The answer must be every line below that holds the word "knee".

******************************

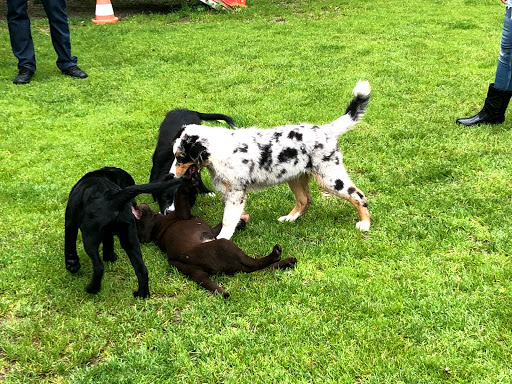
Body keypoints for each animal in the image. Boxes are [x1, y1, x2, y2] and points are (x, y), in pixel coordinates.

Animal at [63, 166, 184, 298]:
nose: (135, 204)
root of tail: (114, 198)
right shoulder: (109, 233)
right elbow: (109, 243)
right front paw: (110, 257)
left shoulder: (70, 221)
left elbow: (69, 243)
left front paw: (72, 265)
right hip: (130, 239)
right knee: (142, 269)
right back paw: (141, 295)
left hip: (90, 237)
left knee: (99, 267)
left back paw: (92, 289)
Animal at [134, 178, 298, 298]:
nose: (135, 205)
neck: (157, 226)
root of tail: (193, 268)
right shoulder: (182, 213)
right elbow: (180, 193)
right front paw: (189, 182)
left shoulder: (211, 232)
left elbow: (220, 225)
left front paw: (241, 222)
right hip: (225, 245)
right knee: (253, 265)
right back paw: (276, 254)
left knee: (255, 269)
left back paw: (286, 262)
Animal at [170, 80, 370, 240]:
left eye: (180, 157)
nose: (171, 175)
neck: (220, 149)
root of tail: (327, 130)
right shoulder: (229, 192)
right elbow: (234, 216)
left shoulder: (236, 192)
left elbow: (228, 219)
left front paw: (222, 239)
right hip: (296, 176)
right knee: (304, 199)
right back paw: (290, 218)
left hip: (330, 176)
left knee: (357, 194)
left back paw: (365, 224)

******************************

Output for this task
right knee: (142, 269)
left knee: (99, 267)
right knee: (253, 265)
left knee: (255, 269)
right knee: (304, 199)
left knee: (357, 194)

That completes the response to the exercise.